#### WHAT YOU ARE ASKED TO DO
Reproduce the records below exactly, but only between the lines holding "Printing Warnings from GPU Kernels" and "wrapping them in", inclusive.

#### DATA SUPPLIED

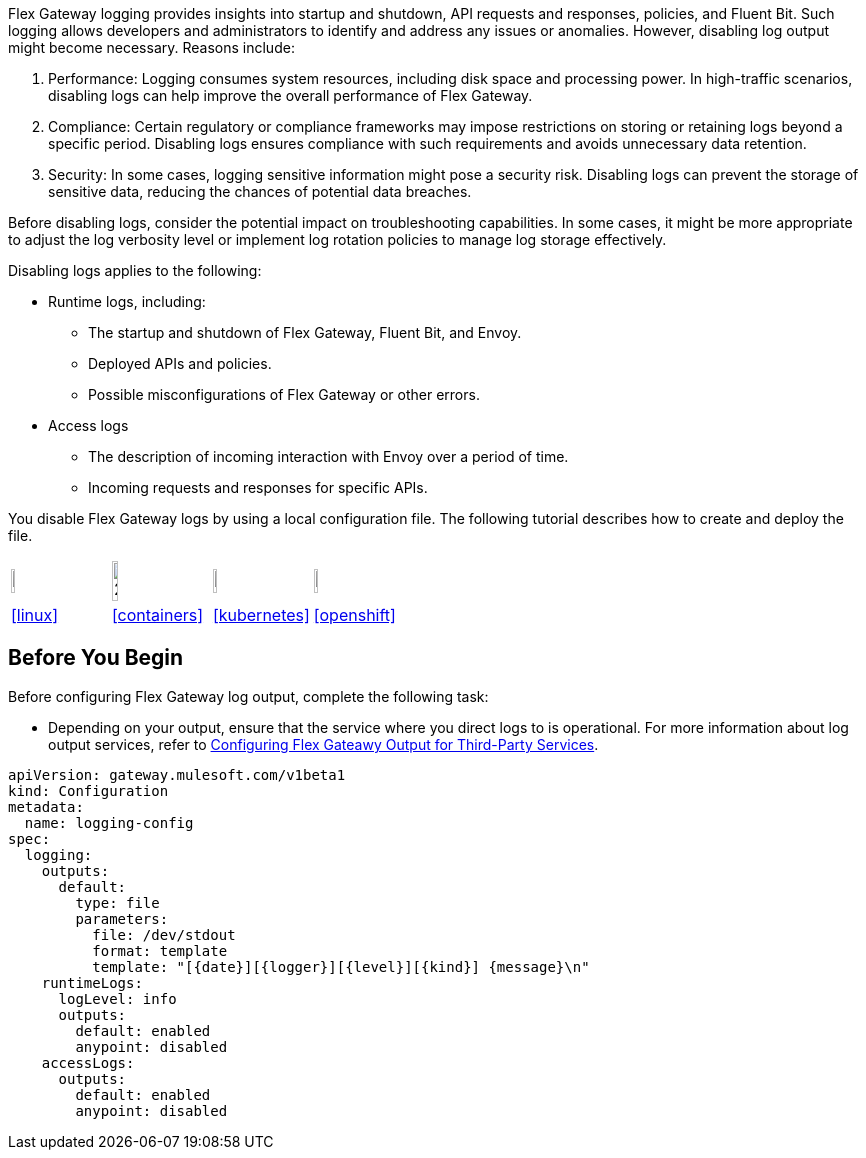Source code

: //tag::config-disable-logs-intro[]

Flex Gateway logging provides insights into startup and shutdown, API requests and responses, policies, and Fluent Bit. Such logging allows developers and administrators to identify and address any issues or anomalies. However, disabling log output might become necessary. Reasons include:

. Performance: Logging consumes system resources, including disk space and processing power. In high-traffic scenarios, disabling logs can help improve the overall performance of Flex Gateway.

. Compliance: Certain regulatory or compliance frameworks may impose restrictions on storing or retaining logs beyond a specific period. Disabling logs ensures compliance with such requirements and avoids unnecessary data retention.

. Security: In some cases, logging sensitive information might pose a security risk. Disabling logs can prevent the storage of sensitive data, reducing the chances of potential data breaches.

Before disabling logs, consider the potential impact on troubleshooting capabilities. In some cases, it might be more appropriate to adjust the log verbosity level or implement log rotation policies to manage log storage effectively.

Disabling logs applies to the following:

* Runtime logs, including:
** The startup and shutdown of Flex Gateway, Fluent Bit, and Envoy.
** Deployed APIs and policies.
** Possible misconfigurations of Flex Gateway or other errors.

* Access logs
** The description of incoming interaction with Envoy over a period of time.
** Incoming requests and responses for specific APIs.

You disable Flex Gateway logs by using a local configuration file. The following tutorial describes how to create and deploy the file.

//end::config-disable-logs-intro[]
//tag::icon-table[]

[cols="1a,1a,1a,1a"]
|===
|image:install-linux-logo.png[20%,20%,xref="#linux"]
|image:install-container-logo.png[25%,25%,xref="#containers"]
|image:install-kubernetes-logo.png[20%,20%,xref="#kubernetes"]
|image:install-openshift-logo.png[20%,20%,xref="#openshift"]

|<<linux>>
|<<containers>>
|<<kubernetes>>
|<<openshift>>
|===

//end::icon-table[]
//tag::byb[]

== Before You Begin

Before configuring Flex Gateway log output, complete the following task:

* Depending on your output, ensure that the service where you direct logs to is operational. For more information about log output services, refer to xref:flex-{page-mode}-third-party-logs-config.adoc[Configuring Flex Gateawy Output for Third-Party Services].

//end::byb[]
//tag::config-disable-logs-example[]

[source,yaml]
----
apiVersion: gateway.mulesoft.com/v1beta1
kind: Configuration
metadata:
  name: logging-config
spec:
  logging:
    outputs:
      default:
        type: file
        parameters:
          file: /dev/stdout
          format: template
          template: "[{date}][{logger}][{level}][{kind}] {message}\n"
    runtimeLogs:
      logLevel: info
      outputs:
        default: enabled
        anypoint: disabled
    accessLogs:
      outputs:
        default: enabled
        anypoint: disabled
----

//end::config-disable-logs-example[]

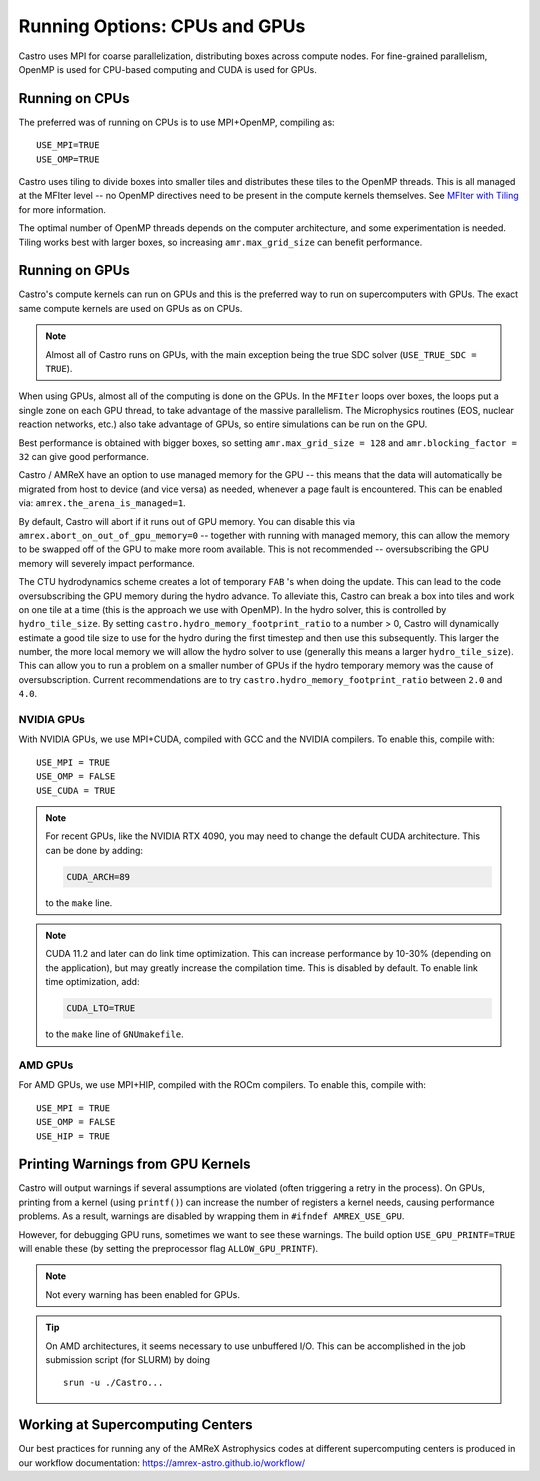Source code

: .. _ch:mpiplusx:

******************************
Running Options: CPUs and GPUs
******************************

Castro uses MPI for coarse parallelization, distributing boxes across
compute nodes.  For fine-grained parallelism, OpenMP is used for
CPU-based computing and CUDA is used for GPUs.

Running on CPUs
===============

The preferred was of running on CPUs is to use MPI+OpenMP, compiling as::

  USE_MPI=TRUE
  USE_OMP=TRUE

Castro uses tiling to divide boxes into smaller tiles and distributes
these tiles to the OpenMP threads.  This is all managed at the MFIter
level -- no OpenMP directives need to be present in the compute
kernels themselves.  See `MFIter with Tiling
<https://amrex-codes.github.io/amrex/docs_html/Basics.html#sec-basics-mfiter-tiling>`_
for more information.

The optimal number of OpenMP threads depends on the computer
architecture, and some experimentation is needed.  Tiling works best
with larger boxes, so increasing ``amr.max_grid_size`` can benefit
performance.


Running on GPUs
===============

Castro's compute kernels can run on GPUs and this is the preferred way
to run on supercomputers with GPUs.  The exact same compute kernels
are used on GPUs as on CPUs.

.. note::

   Almost all of Castro runs on GPUs, with the main exception being
   the true SDC solver (``USE_TRUE_SDC = TRUE``).

When using GPUs, almost all of the computing is done on the GPUs.  In
the ``MFIter`` loops over boxes, the loops put a single zone on each
GPU thread, to take advantage of the massive parallelism.  The
Microphysics routines (EOS, nuclear reaction networks, etc.) also take
advantage of GPUs, so entire simulations can be run on the GPU.

Best performance is obtained with bigger boxes, so setting
``amr.max_grid_size = 128`` and ``amr.blocking_factor = 32`` can give
good performance.



Castro / AMReX have an option to use managed memory for the GPU --
this means that the data will automatically be migrated from host to
device (and vice versa) as needed, whenever a page fault is
encountered.  This can be enabled via:
``amrex.the_arena_is_managed=1``.

By default, Castro will abort if it runs out of GPU memory.  You can
disable this via ``amrex.abort_on_out_of_gpu_memory=0`` -- together
with running with managed memory, this can allow the memory to be
swapped off of the GPU to make more room available.  This is not
recommended -- oversubscribing the GPU memory will severely impact
performance.

.. index:: castro.hydro_memory_footprint_ratio

The CTU hydrodynamics scheme creates a lot of temporary ``FAB`` 's
when doing the update.  This can lead to the code oversubscribing the
GPU memory during the hydro advance.  To alleviate this, Castro can
break a box into tiles and work on one tile at a time (this is the
approach we use with OpenMP).  In the hydro solver, this is controlled
by ``hydro_tile_size``.  By setting
``castro.hydro_memory_footprint_ratio`` to a number > 0, Castro will
dynamically estimate a good tile size to use for the hydro during the
first timestep and then use this subsequently.  This larger the
number, the more local memory we will allow the hydro solver to use
(generally this means a larger ``hydro_tile_size``).  This can allow
you to run a problem on a smaller number of GPUs if the hydro
temporary memory was the cause of oversubscription.  Current
recommendations are to try ``castro.hydro_memory_footprint_ratio``
between ``2.0`` and ``4.0``.


NVIDIA GPUs
-----------

With NVIDIA GPUs, we use MPI+CUDA, compiled with GCC and the NVIDIA compilers.
To enable this, compile with::

  USE_MPI = TRUE
  USE_OMP = FALSE
  USE_CUDA = TRUE

.. note::

   For recent GPUs, like the NVIDIA RTX 4090, you may need to change
   the default CUDA architecture.  This can be done by adding:

   .. code::

      CUDA_ARCH=89

   to the ``make`` line.

.. note::

   CUDA 11.2 and later can do link time optimization.  This can
   increase performance by 10-30% (depending on the application), but
   may greatly increase the compilation time.  This is disabled by
   default.  To enable link time optimization, add:

   .. code::

      CUDA_LTO=TRUE

   to the ``make`` line of ``GNUmakefile``.

AMD GPUs
--------

For AMD GPUs, we use MPI+HIP, compiled with the ROCm compilers.
To enable this, compile with::

  USE_MPI = TRUE
  USE_OMP = FALSE
  USE_HIP = TRUE


Printing Warnings from GPU Kernels
==================================

.. index:: USE_GPU_PRINTF

Castro will output warnings if several assumptions are violated (often
triggering a retry in the process).  On GPUs, printing from a kernel
(using ``printf()``) can increase the number of registers a kernel needs,
causing performance problems.  As a result, warnings are disabled by
wrapping them in ``#ifndef AMREX_USE_GPU``.

However, for debugging GPU runs, sometimes we want to see these
warnings.  The build option ``USE_GPU_PRINTF=TRUE`` will enable these
(by setting the preprocessor flag ``ALLOW_GPU_PRINTF``).

.. note::

   Not every warning has been enabled for GPUs.

.. tip::

   On AMD architectures, it seems necessary to use unbuffered I/O.  This
   can be accomplished in the job submission script (for SLURM) by doing

   ::

      srun -u ./Castro...




Working at Supercomputing Centers
=================================

Our best practices for running any of the AMReX Astrophysics codes
at different supercomputing centers is produced in our workflow
documentation: https://amrex-astro.github.io/workflow/
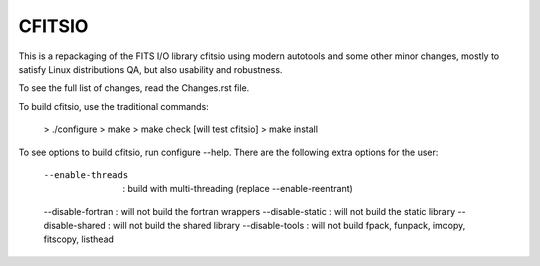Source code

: =======
CFITSIO
=======


This is a repackaging of the FITS I/O library cfitsio using modern
autotools and some other minor changes, mostly to satisfy Linux
distributions QA, but also usability and robustness.

To see the full list of changes, read the Changes.rst file.

To build cfitsio, use the traditional commands:

 >  ./configure
 >  make
 >  make check [will test cfitsio]
 >  make install

To see options to build cfitsio, run configure --help. There are the
following extra options for the user:

  --enable-threads  : build with multi-threading (replace --enable-reentrant)
  --disable-fortran : will not build the fortran wrappers
  --disable-static  : will not build the static library
  --disable-shared  : will not build the shared library
  --disable-tools   : will not build fpack, funpack, imcopy, fitscopy, listhead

#### REPLY TO THE EXERCISE
Printing Warnings from GPU Kernels
==================================

.. index:: USE_GPU_PRINTF

Castro will output warnings if several assumptions are violated (often
triggering a retry in the process).  On GPUs, printing from a kernel
(using ``printf()``) can increase the number of registers a kernel needs,
causing performance problems.  As a result, warnings are disabled by
wrapping them in ``#ifndef AMREX_USE_GPU``.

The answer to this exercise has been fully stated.